• [SUPPLIED PASSAGE]:
———

I have not thought about this until today, but I suppose it would be possible to change quince so that it always calls out to backends to do the whole job of generating SQL and executing it; and then a special-purpose backend could decide to do something else instead.
If I took that approach, I think I would still want some common code to generate "normal" SQL, rather than repeating such code in quince_postgresql, quince_sqlite, etc.. Quince could provide such code, and it would be up to each backend library to decide whether to use it.
That's exactly what sqlpp11 is doing in a finely grained way, so that is not a yes/no decision but a 'OK, I like most of the default, but I'll change this and that detail' kind of approach for most connectors. Cheers, Roland

On 17/07/2014 2:48 PM, Roland Bock wrote:
The automatic, ever changing alias is a cool feature. Since the actual alias is unknown to the user, that requires the std::get<index> instead of using a name, but that is probably OK for joins.
What you say about std::get<index> makes me think there might be some residual misunderstanding. It's true that joins generate tuples. E.g. (from http://quince-lib.com/queries/join.html): const query<std::tuple<cinema, screen, movie>> combinations = join(cinemas, screens, movies); Code that receives the results would look like this: for (const std::tuple<cinema, screen, movie> &combo: combinations) As you can see, the members of the received tuple are a cinema, a screen, and a movie. So the user will say std::get<>(), but it's not to access individual columns. And in any case, if the user doesn't like tuples, he can use a collector class instead (http://quince-lib.com/queries/join/collector.html), then he doesn't need to use std::get<>() in any way at all. All of these points apply the same to normal joins or self-joins. The only difference with self-joins is the use of table_alias objects in lieu of table objects.
Not exactly. In sqlpp11, the database type is only required for serialization/interpretation. If the full statement structure is known at compile time, the statement_t is independent of the database. Only if you use parts which are decided at runtime (e.g. some expensive column X is in the result row only if the user really, reallly wants it), then these dynamic parts require to know the database and it is convenient to do this by adding the database type to the complete statement.
Thus, in at least 90% of the statements I write myself, the database template parameter of the statement is just void.
So, if it's not too much trouble, could you walk through the steps that lead to a compile-time failure, if I try to use a feature that is not supported on the DBMS where I am trying to use it?
Yes, the connector library is completely free, but it does not have to re-invent the wheel, too.
sqlpp11 has a default serializer implementation which generates standard SQL. The connector libraries only have to specialize for the things that are actually special. For instance, MySQL uses the concat function instead of the || operator. Thus it has to specialize string concatenation.

———

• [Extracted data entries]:
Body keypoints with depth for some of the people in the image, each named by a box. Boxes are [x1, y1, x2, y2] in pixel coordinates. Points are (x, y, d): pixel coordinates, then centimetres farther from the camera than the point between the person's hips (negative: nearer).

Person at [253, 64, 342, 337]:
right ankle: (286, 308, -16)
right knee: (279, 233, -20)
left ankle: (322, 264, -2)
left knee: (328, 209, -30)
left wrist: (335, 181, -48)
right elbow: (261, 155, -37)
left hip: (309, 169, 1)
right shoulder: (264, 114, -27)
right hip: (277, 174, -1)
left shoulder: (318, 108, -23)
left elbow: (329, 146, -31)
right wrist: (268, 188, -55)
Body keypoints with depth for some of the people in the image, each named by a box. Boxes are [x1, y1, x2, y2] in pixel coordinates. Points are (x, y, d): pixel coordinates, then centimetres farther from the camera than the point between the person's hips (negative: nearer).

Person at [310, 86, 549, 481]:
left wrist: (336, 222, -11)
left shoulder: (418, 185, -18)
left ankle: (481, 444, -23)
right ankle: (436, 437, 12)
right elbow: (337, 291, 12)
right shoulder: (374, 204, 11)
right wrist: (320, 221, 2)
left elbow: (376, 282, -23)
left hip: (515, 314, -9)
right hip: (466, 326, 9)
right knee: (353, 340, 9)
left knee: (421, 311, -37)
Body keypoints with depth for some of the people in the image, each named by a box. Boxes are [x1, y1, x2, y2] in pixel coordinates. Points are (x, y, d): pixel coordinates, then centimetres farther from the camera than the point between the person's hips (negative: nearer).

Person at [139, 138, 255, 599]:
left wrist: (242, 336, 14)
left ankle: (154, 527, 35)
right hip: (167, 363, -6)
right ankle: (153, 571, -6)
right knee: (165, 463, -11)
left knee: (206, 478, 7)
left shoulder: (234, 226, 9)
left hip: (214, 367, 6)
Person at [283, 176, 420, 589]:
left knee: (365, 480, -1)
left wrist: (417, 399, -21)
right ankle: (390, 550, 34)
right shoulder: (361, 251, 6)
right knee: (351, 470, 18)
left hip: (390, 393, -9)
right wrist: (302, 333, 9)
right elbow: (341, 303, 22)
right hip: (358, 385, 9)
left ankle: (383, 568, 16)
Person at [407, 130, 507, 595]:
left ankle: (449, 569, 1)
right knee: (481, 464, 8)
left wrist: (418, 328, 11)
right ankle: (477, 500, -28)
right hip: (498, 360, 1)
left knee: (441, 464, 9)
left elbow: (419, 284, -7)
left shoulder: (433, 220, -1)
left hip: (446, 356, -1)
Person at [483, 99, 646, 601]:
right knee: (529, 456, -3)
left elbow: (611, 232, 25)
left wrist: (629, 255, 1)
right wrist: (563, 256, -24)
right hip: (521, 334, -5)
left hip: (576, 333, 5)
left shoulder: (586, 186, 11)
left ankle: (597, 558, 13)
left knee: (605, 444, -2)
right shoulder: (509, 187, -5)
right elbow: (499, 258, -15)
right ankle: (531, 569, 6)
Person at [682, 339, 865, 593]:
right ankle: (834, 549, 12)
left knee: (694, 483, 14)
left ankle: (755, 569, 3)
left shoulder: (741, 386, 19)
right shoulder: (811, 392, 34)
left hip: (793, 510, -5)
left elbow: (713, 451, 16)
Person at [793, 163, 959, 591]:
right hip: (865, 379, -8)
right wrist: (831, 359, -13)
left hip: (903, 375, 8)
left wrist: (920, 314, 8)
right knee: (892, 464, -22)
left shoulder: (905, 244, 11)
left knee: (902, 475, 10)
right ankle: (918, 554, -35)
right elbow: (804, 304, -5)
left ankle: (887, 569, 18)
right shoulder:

———

• [EXPLORE THE MATERIAL]:
a: According to the forum thread, what does MySQL use in place of the || operator?
b: Reproduce the forum thread's wording between "That's exactly what" and "OK for joins.", inclusive.

• [ANSWERS TO THE PROBLEMS]:
a: The concat function.

b:
That's exactly what sqlpp11 is doing in a finely grained way, so that is not a yes/no decision but a 'OK, I like most of the default, but I'll change this and that detail' kind of approach for most connectors. Cheers, Roland

On 17/07/2014 2:48 PM, Roland Bock wrote:
The automatic, ever changing alias is a cool feature. Since the actual alias is unknown to the user, that requires the std::get<index> instead of using a name, but that is probably OK for joins.